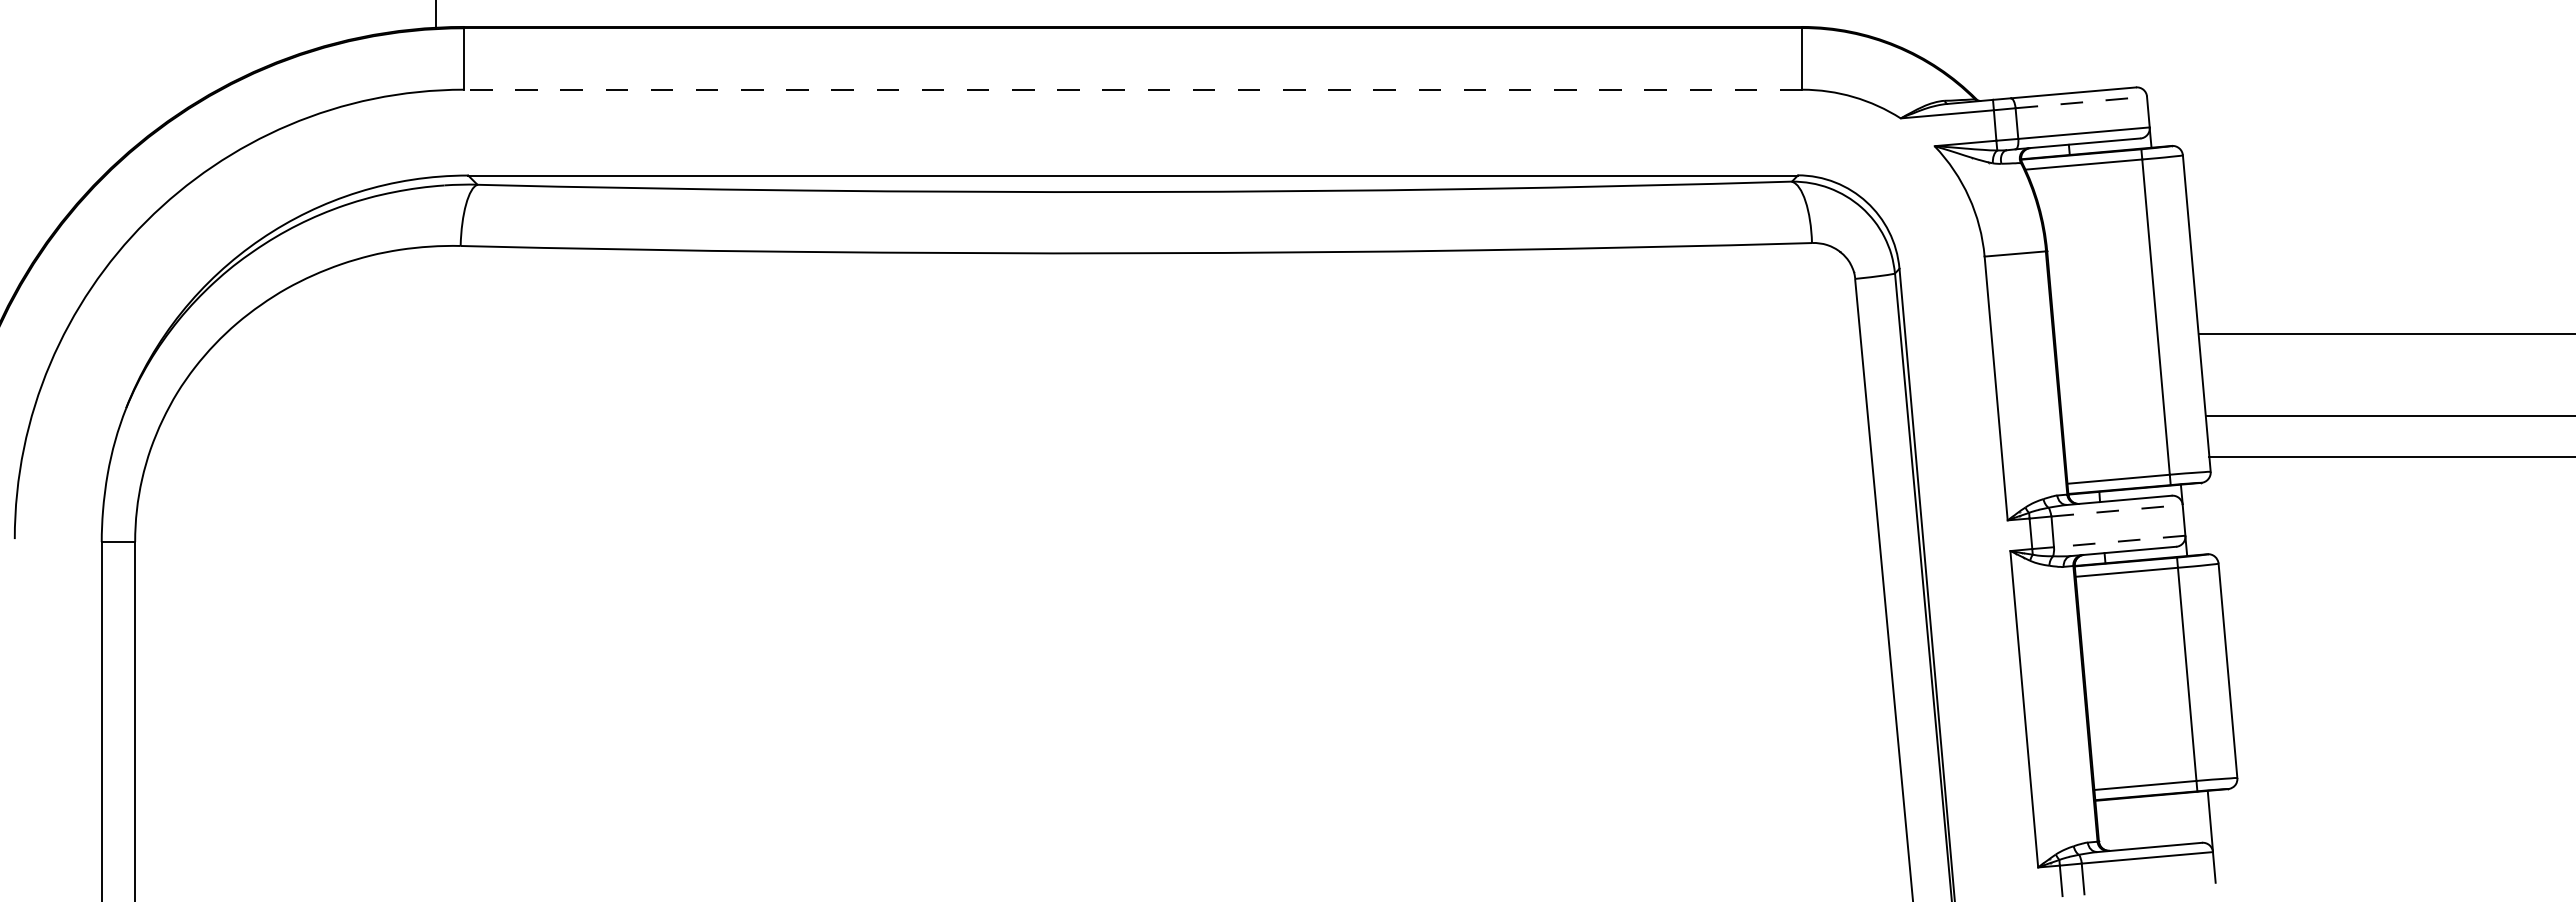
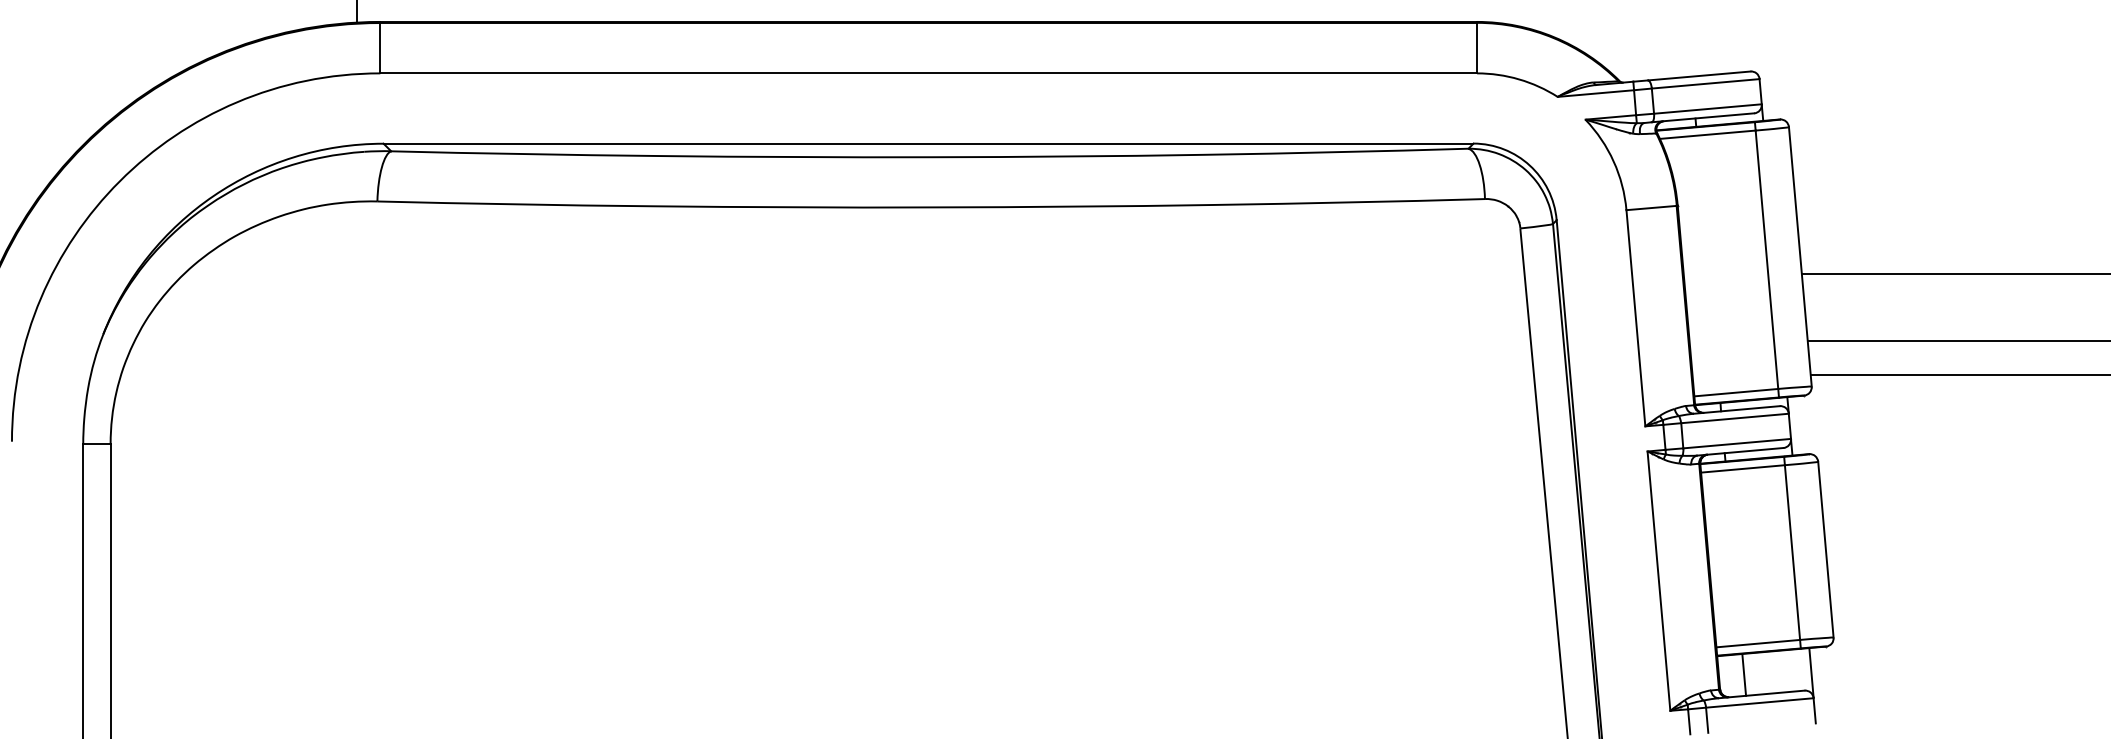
line: (1132, 89) -> (928, 73), dashed -> solid
line: (2081, 102) -> (1705, 83), dashed -> solid
line: (2117, 510) -> (1735, 418), dashed -> solid
line: (2119, 541) -> (1736, 443), dashed -> solid
line: (2128, 823) -> (1744, 674), added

____

**YOUR INSTRUCTIONS:** Print the data once more without any change, skipping each picture.

**RESULT FOR THIS TASK:**
line: (1132, 89) -> (928, 73), dashed -> solid
line: (2081, 102) -> (1705, 83), dashed -> solid
line: (2117, 510) -> (1735, 418), dashed -> solid
line: (2119, 541) -> (1736, 443), dashed -> solid
line: (2128, 823) -> (1744, 674), added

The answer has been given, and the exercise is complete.